Week 41 Micah’s Message of Hope and Peace

By Elizabeth Yeamans Simrell (Guest Blogger)

 Week 41

Scripture Readings: Micah

Key Scripture Verses: Micah 5:2, 5 (NIV, Life Application Bible)

“But you, Bethlehem Ephrathah, though you are small among the clans of Judah, out of you will come for me one who will be ruler over Israel, whose origins are from of old, from ancient times.”

“And he will be our peace…”

 The book of Micah is a book of contrasts and a book of hope—it speaks of God’s great hate for sin and his great love and compassion for the sinner, in spite of his sin. Micah’s message was a warning against evil and evil pursuits, against wronging others and taking advantage of them. He warns Israel that God will have to discipline them if they do not change their sinful ways, but in doing so he hopes to teach them and bring them back to himself, because it is God’s plan to spread love and to care for his people.

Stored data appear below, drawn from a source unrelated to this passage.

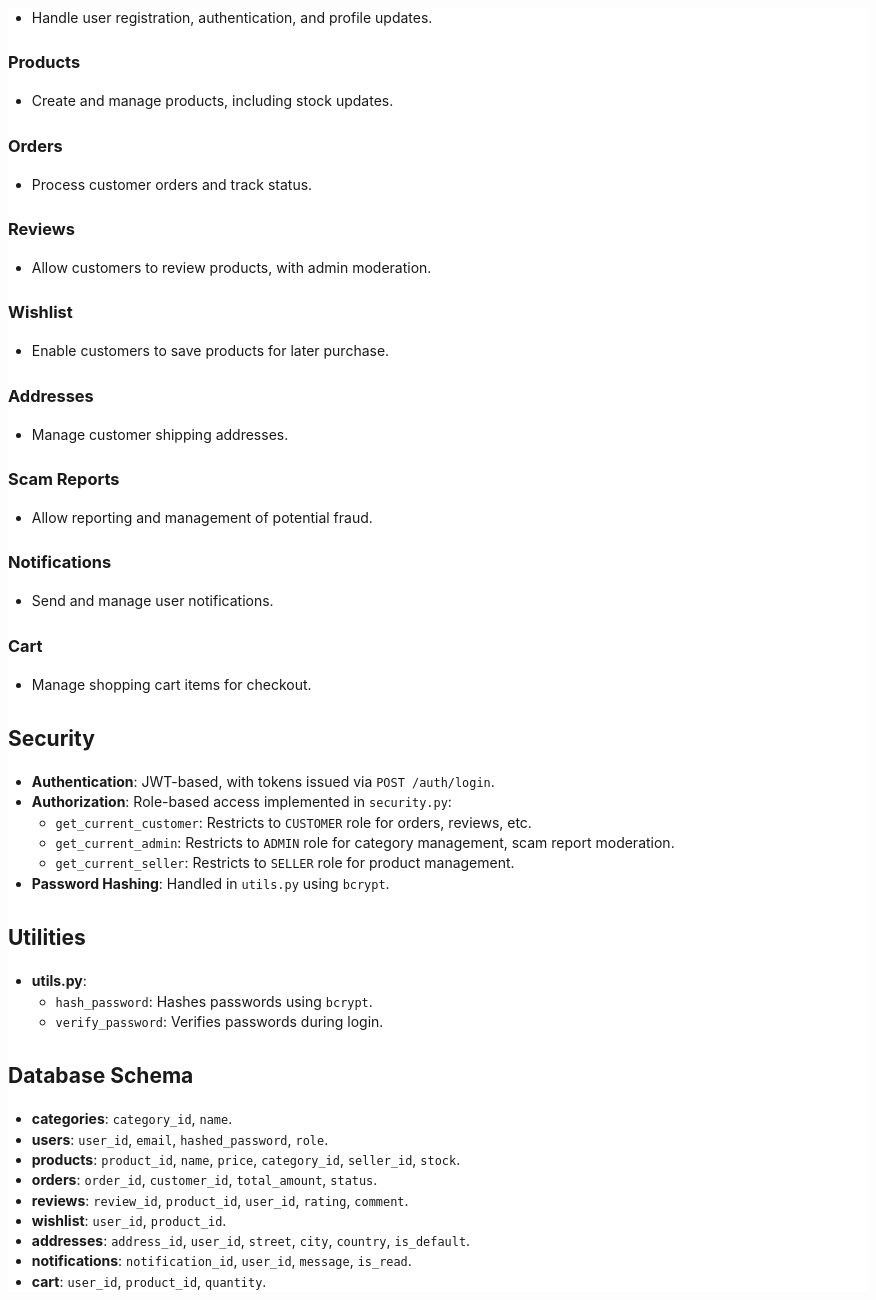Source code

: - Handle user registration, authentication, and profile updates.

### Products

- Create and manage products, including stock updates.

### Orders

- Process customer orders and track status.

### Reviews

- Allow customers to review products, with admin moderation.

### Wishlist

- Enable customers to save products for later purchase.

### Addresses

- Manage customer shipping addresses.

### Scam Reports

- Allow reporting and management of potential fraud.

### Notifications

- Send and manage user notifications.

### Cart

- Manage shopping cart items for checkout.

## Security

- **Authentication**: JWT-based, with tokens issued via `POST /auth/login`.
- **Authorization**: Role-based access implemented in `security.py`:
    - `get_current_customer`: Restricts to `CUSTOMER` role for orders, reviews, etc.
    - `get_current_admin`: Restricts to `ADMIN` role for category management, scam report moderation.
    - `get_current_seller`: Restricts to `SELLER` role for product management.
- **Password Hashing**: Handled in `utils.py` using `bcrypt`.

## Utilities

- **utils.py**:
    - `hash_password`: Hashes passwords using `bcrypt`.
    - `verify_password`: Verifies passwords during login.

## Database Schema

- **categories**: `category_id`, `name`.
- **users**: `user_id`, `email`, `hashed_password`, `role`.
- **products**: `product_id`, `name`, `price`, `category_id`, `seller_id`, `stock`.
- **orders**: `order_id`, `customer_id`, `total_amount`, `status`.
- **reviews**: `review_id`, `product_id`, `user_id`, `rating`, `comment`.
- **wishlist**: `user_id`, `product_id`.
- **addresses**: `address_id`, `user_id`, `street`, `city`, `country`, `is_default`.
- **notifications**: `notification_id`, `user_id`, `message`, `is_read`.
- **cart**: `user_id`, `product_id`, `quantity`.
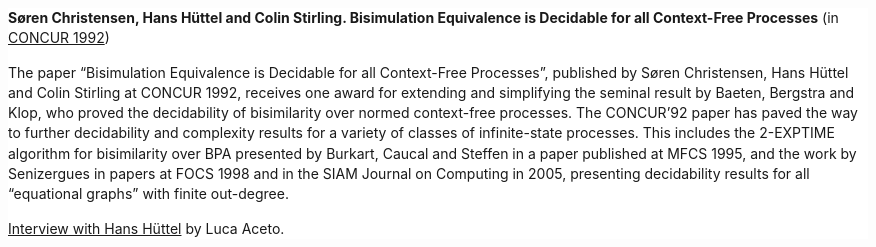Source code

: **Søren Christensen, Hans Hüttel and Colin Stirling. Bisimulation Equivalence is Decidable for all Context-Free Processes** (in [CONCUR 1992](https://doi.org/10.1007/BFb0084788))

The paper “Bisimulation Equivalence is Decidable for all Context-Free Processes”, published by Søren Christensen, Hans Hüttel and Colin Stirling at CONCUR 1992, receives one award for extending and simplifying the seminal result by Baeten, Bergstra and Klop, who proved the decidability of bisimilarity over normed context-free processes. The CONCUR’92 paper has paved the way to further decidability and complexity results for a variety of classes of infinite-state processes. This includes the 2-EXPTIME algorithm for bisimilarity over BPA presented by Burkart, Caucal and Steffen in a paper published at MFCS 1995, and the work by Senizergues in papers at FOCS 1998 and in the SIAM Journal on Computing in 2005, presenting decidability results for all “equational graphs” with finite out-degree.

[Interview with Hans Hüttel](https://processalgebra.blogspot.com/2020/06/an-interview-with-hans-huttel-concur.html) by Luca Aceto.
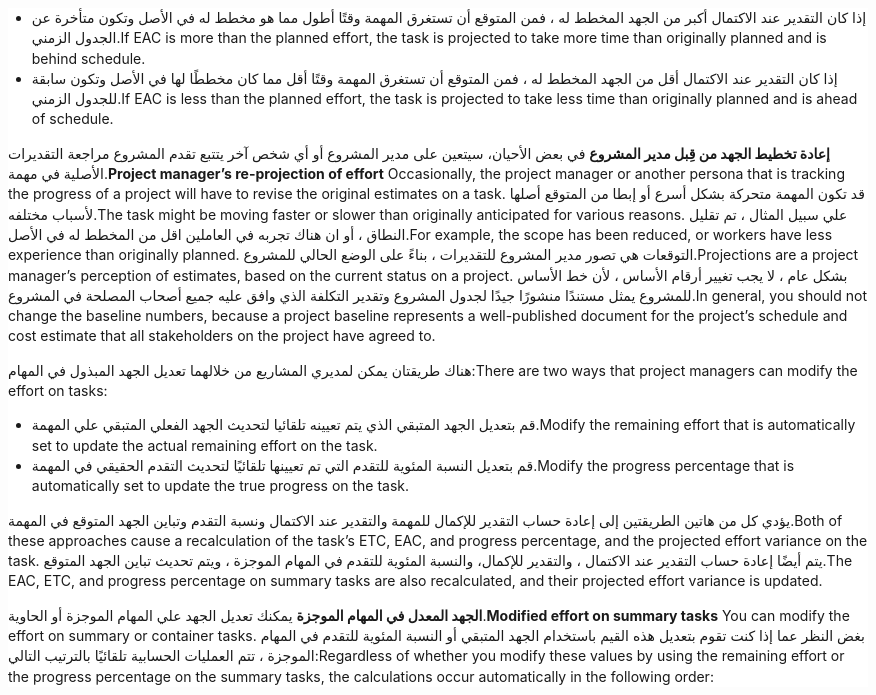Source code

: -   <span data-ttu-id="57f44-249">إذا كان التقدير عند الاكتمال أكبر من الجهد المخطط له ، فمن المتوقع أن تستغرق المهمة وقتًا أطول مما هو مخطط له في الأصل وتكون متأخرة عن الجدول الزمني.</span><span class="sxs-lookup"><span data-stu-id="57f44-249">If EAC is more than the planned effort, the task is projected to take more time than originally planned and is behind schedule.</span></span>
-   <span data-ttu-id="57f44-250">إذا كان التقدير عند الاكتمال أقل من الجهد المخطط له ، فمن المتوقع أن تستغرق المهمة وقتًا أقل مما كان مخططًا لها في الأصل وتكون سابقة للجدول الزمني.</span><span class="sxs-lookup"><span data-stu-id="57f44-250">If EAC is less than the planned effort, the task is projected to take less time than originally planned and is ahead of schedule.</span></span>

<span data-ttu-id="57f44-251">**إعادة تخطيط الجهد من قِبل مدير المشروع** في بعض الأحيان، سيتعين على مدير المشروع أو أي شخص آخر يتتبع تقدم المشروع مراجعة التقديرات الأصلية في مهمة.</span><span class="sxs-lookup"><span data-stu-id="57f44-251">**Project manager’s re-projection of effort** Occasionally, the project manager or another persona that is tracking the progress of a project will have to revise the original estimates on a task.</span></span> <span data-ttu-id="57f44-252">قد تكون المهمة متحركة بشكل أسرع أو إبطا من المتوقع أصلها لأسباب مختلفه.</span><span class="sxs-lookup"><span data-stu-id="57f44-252">The task might be moving faster or slower than originally anticipated for various reasons.</span></span> <span data-ttu-id="57f44-253">علي سبيل المثال ، تم تقليل النطاق ، أو ان هناك تجربه في العاملين اقل من المخطط له في الأصل.</span><span class="sxs-lookup"><span data-stu-id="57f44-253">For example, the scope has been reduced, or workers have less experience than originally planned.</span></span> <span data-ttu-id="57f44-254">التوقعات هي تصور مدير المشروع للتقديرات ، بناءً على الوضع الحالي للمشروع.</span><span class="sxs-lookup"><span data-stu-id="57f44-254">Projections are a project manager’s perception of estimates, based on the current status on a project.</span></span> <span data-ttu-id="57f44-255">بشكل عام ، لا يجب تغيير أرقام الأساس ، لأن خط الأساس للمشروع يمثل مستندًا منشورًا جيدًا لجدول المشروع وتقدير التكلفة الذي وافق عليه جميع أصحاب المصلحة في المشروع.</span><span class="sxs-lookup"><span data-stu-id="57f44-255">In general, you should not change the baseline numbers, because a project baseline represents a well-published document for the project’s schedule and cost estimate that all stakeholders on the project have agreed to.</span></span> 

<span data-ttu-id="57f44-256">هناك طريقتان يمكن لمديري المشاريع من خلالهما تعديل الجهد المبذول في المهام:</span><span class="sxs-lookup"><span data-stu-id="57f44-256">There are two ways that project managers can modify the effort on tasks:</span></span>

-   <span data-ttu-id="57f44-257">قم بتعديل الجهد المتبقي الذي يتم تعيينه تلقائيا لتحديث الجهد الفعلي المتبقي علي المهمة.</span><span class="sxs-lookup"><span data-stu-id="57f44-257">Modify the remaining effort that is automatically set to update the actual remaining effort on the task.</span></span>
-   <span data-ttu-id="57f44-258">قم بتعديل النسبة المئوية للتقدم التي تم تعيينها تلقائيًا لتحديث التقدم الحقيقي في المهمة.</span><span class="sxs-lookup"><span data-stu-id="57f44-258">Modify the progress percentage that is automatically set to update the true progress on the task.</span></span>

<span data-ttu-id="57f44-259">يؤدي كل من هاتين الطريقتين إلى إعادة حساب التقدير للإكمال للمهمة والتقدير عند الاكتمال ونسبة التقدم وتباين الجهد المتوقع في المهمة.</span><span class="sxs-lookup"><span data-stu-id="57f44-259">Both of these approaches cause a recalculation of the task’s ETC, EAC, and progress percentage, and the projected effort variance on the task.</span></span> <span data-ttu-id="57f44-260">يتم أيضًا إعادة حساب التقدير عند الاكتمال ، والتقدير للإكمال، والنسبة المئوية للتقدم في المهام الموجزة ، ويتم تحديث تباين الجهد المتوقع.</span><span class="sxs-lookup"><span data-stu-id="57f44-260">The EAC, ETC, and progress percentage on summary tasks are also recalculated, and their projected effort variance is updated.</span></span> 

<span data-ttu-id="57f44-261">**الجهد المعدل في المهام الموجزة** يمكنك تعديل الجهد علي المهام الموجزة أو الحاوية.</span><span class="sxs-lookup"><span data-stu-id="57f44-261">**Modified effort on summary tasks** You can modify the effort on summary or container tasks.</span></span> <span data-ttu-id="57f44-262">بغض النظر عما إذا كنت تقوم بتعديل هذه القيم باستخدام الجهد المتبقي أو النسبة المئوية للتقدم في المهام الموجزة ، تتم العمليات الحسابية تلقائيًا بالترتيب التالي:</span><span class="sxs-lookup"><span data-stu-id="57f44-262">Regardless of whether you modify these values by using the remaining effort or the progress percentage on the summary tasks, the calculations occur automatically in the following order:</span></span>
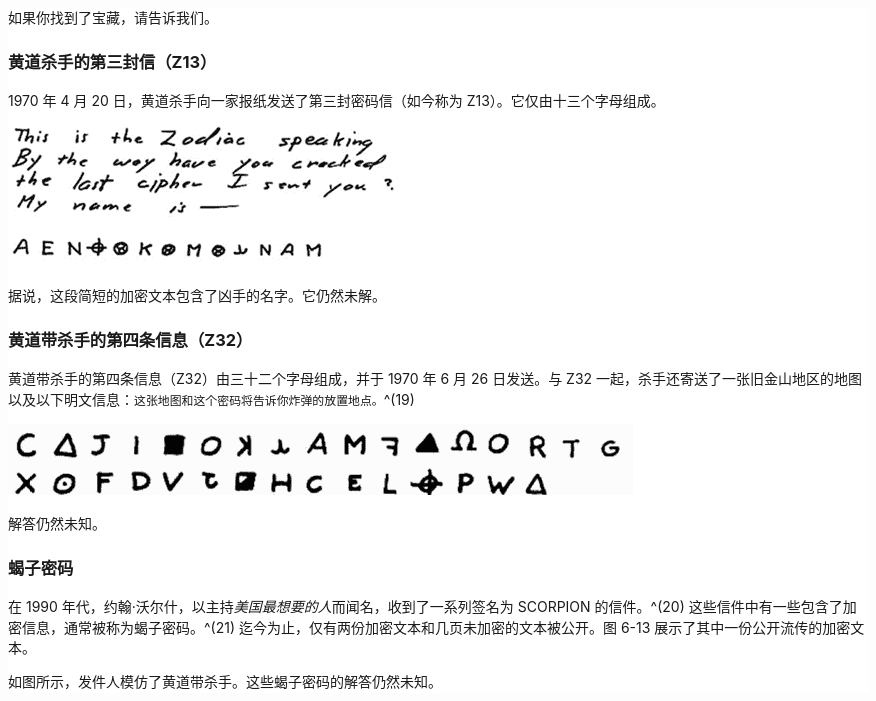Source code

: 如果你找到了宝藏，请告诉我们。

### 黄道杀手的第三封信（Z13）

1970 年 4 月 20 日，黄道杀手向一家报纸发送了第三封密码信（如今称为 Z13）。它仅由十三个字母组成。

![](img/g06006.png)

据说，这段简短的加密文本包含了凶手的名字。它仍然未解。

### 黄道带杀手的第四条信息（Z32）

黄道带杀手的第四条信息（Z32）由三十二个字母组成，并于 1970 年 6 月 26 日发送。与 Z32 一起，杀手还寄送了一张旧金山地区的地图以及以下明文信息：`这张地图和这个密码将告诉你炸弹的放置地点。`^(19)

![](img/g06007.png)

解答仍然未知。

### 蝎子密码

在 1990 年代，约翰·沃尔什，以主持*美国最想要的人*而闻名，收到了一系列签名为 SCORPION 的信件。^(20) 这些信件中有一些包含了加密信息，通常被称为蝎子密码。^(21) 迄今为止，仅有两份加密文本和几页未加密的文本被公开。图 6-13 展示了其中一份公开流传的加密文本。

如图所示，发件人模仿了黄道带杀手。这些蝎子密码的解答仍然未知。

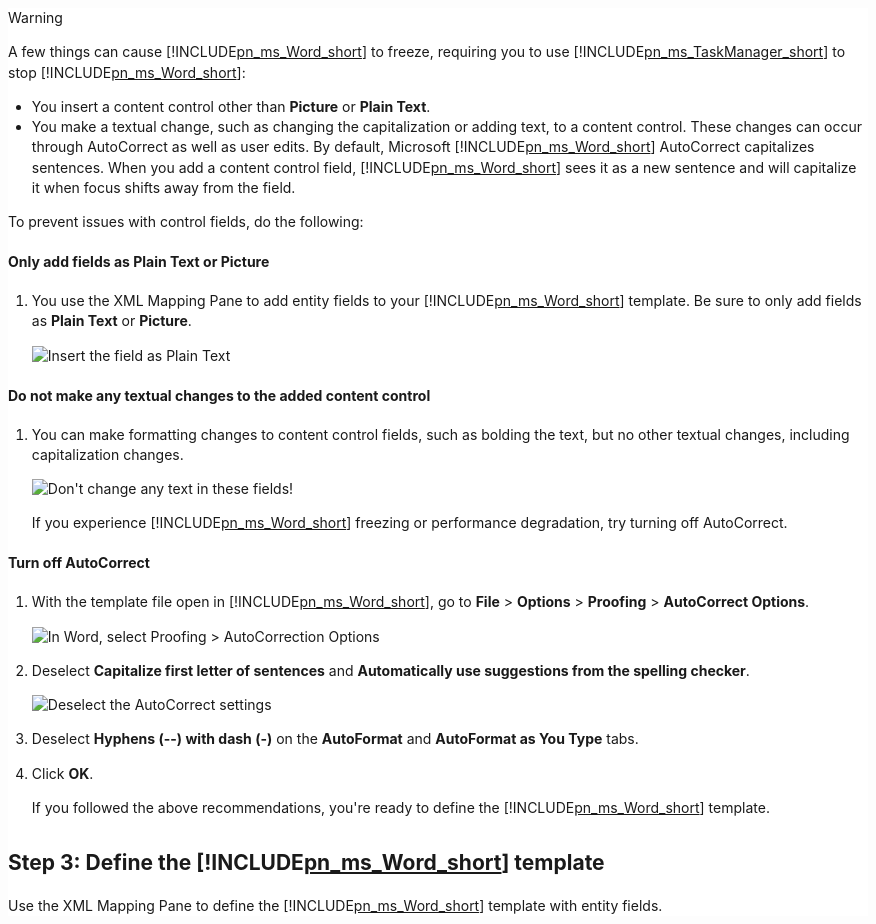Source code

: > [!WARNING]
>  A few things  can cause [!INCLUDE[pn_ms_Word_short](../includes/pn-ms-word-short.md)] to freeze, requiring you to use [!INCLUDE[pn_ms_TaskManager_short](../includes/pn-ms-taskmanager-short.md)] to stop [!INCLUDE[pn_ms_Word_short](../includes/pn-ms-word-short.md)]:  
> 
> - You insert a content control other than **Picture** or **Plain Text**.  
> - You make a textual change, such as changing the capitalization or adding text, to a content control. These changes can occur through AutoCorrect as well as user edits. By default, Microsoft [!INCLUDE[pn_ms_Word_short](../includes/pn-ms-word-short.md)] AutoCorrect capitalizes sentences. When you add a content control field, [!INCLUDE[pn_ms_Word_short](../includes/pn-ms-word-short.md)] sees it as a new sentence and will capitalize it when focus shifts away from the field.  

 To prevent issues with control fields, do the following:  

#### Only add fields as Plain Text or Picture  

1. You use the XML Mapping Pane to add entity fields to your [!INCLUDE[pn_ms_Word_short](../includes/pn-ms-word-short.md)] template. Be sure to only add fields as **Plain Text** or **Picture**.  

   ![Insert the field as Plain Text](../admin/media/word-template-insertfield-plain-text.png "Insert the field as Plain Text")  

#### Do not make any textual changes to the added content control  

1. You can make formatting changes to content control fields, such as bolding the text, but no other textual changes, including capitalization changes.  

   ![Don't change any text in these fields&#33;](../admin/media/word-template-dont-change-text-fields.png "Don't change any text in these fields!")  

   If you experience [!INCLUDE[pn_ms_Word_short](../includes/pn-ms-word-short.md)] freezing or performance degradation, try turning off AutoCorrect.  

#### Turn off AutoCorrect  

1. With the template file open in [!INCLUDE[pn_ms_Word_short](../includes/pn-ms-word-short.md)], go to **File** > **Options** > **Proofing** > **AutoCorrect Options**.  

   ![In Word, select Proofing &#62; AutoCorrection Options](../admin/media/word-template-proofing-auto-correct-options.png "In Word, select Proofing > AutoCorrection Options")  

2. Deselect **Capitalize first letter of sentences** and **Automatically use suggestions from the spelling checker**.  

   ![Deselect the AutoCorrect settings](../admin/media/word-template-deselect-auto-correct-settings.png "Deselect the AutoCorrect settings")  

3. Deselect **Hyphens (--) with dash (-)** on the **AutoFormat** and **AutoFormat as You Type** tabs.  

4. Click **OK**.  

   If you followed the above recommendations, you're ready to define the [!INCLUDE[pn_ms_Word_short](../includes/pn-ms-word-short.md)] template.  

<a name="BKMK_DefineTemplate"></a>  

## Step 3: Define the [!INCLUDE[pn_ms_Word_short](../includes/pn-ms-word-short.md)] template  
 Use the XML Mapping Pane to define the [!INCLUDE[pn_ms_Word_short](../includes/pn-ms-word-short.md)] template with entity fields.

This particular verse in Micah speaks of Jesus as the Messiah who will be born in Bethlehem, that he will be Israel’s ruler, and that he has already been alive forever. Micah prophesied of Jesus, revealing his birthplace hundreds of years before he arrived. “Bethlehem Ephrathah” refers to Bethlehem and the district where Bethlehem is located—specifically where the Messiah would come from.

Micah then goes on to say that “He will stand and shepherd his flock,” (v. 4), and “He will be our peace” (v. 5). The commentary in this Bible reminds us that Jesus spoke of his coming to give the people his peace and not to be afraid, citing John 14:27: “Peace I leave with you; my peace I give you. I do not give to you as the world gives. Do not let your hearts be troubled and do not be afraid.”

Micah delivers a lot of warnings and speaks of the pain and suffering that Israel is bringing upon itself and that they need to change their ways, but he also brings a message of hope—a message that God cares for them, that God has a plan to redeem them. It is a message that forgiveness is attainable. God’s discipline is not rejection but redirection to bring Israel back to him.

The book ends on a high note, saying that God will remember his promise to Abraham, that he delights in showing mercy and compassion, that he will forgive those who are sincere and all who accept the forgiveness and love that he offers. (Micah 7:18-20): “You do not stay angry forever but delight to show mercy…you will again have compassion on us; you will tread our sins underfoot…you will be faithful to Jacob and show love to Abraham, as you pledged on oath to our ancestors in days long ago.”

God has had a plan all along. Jesus is, was, and will be forevermore our savior, our redeemer, the living God who loves us and wants to be in relationship with us. “And he is our peace”—what could be more wonderful than that?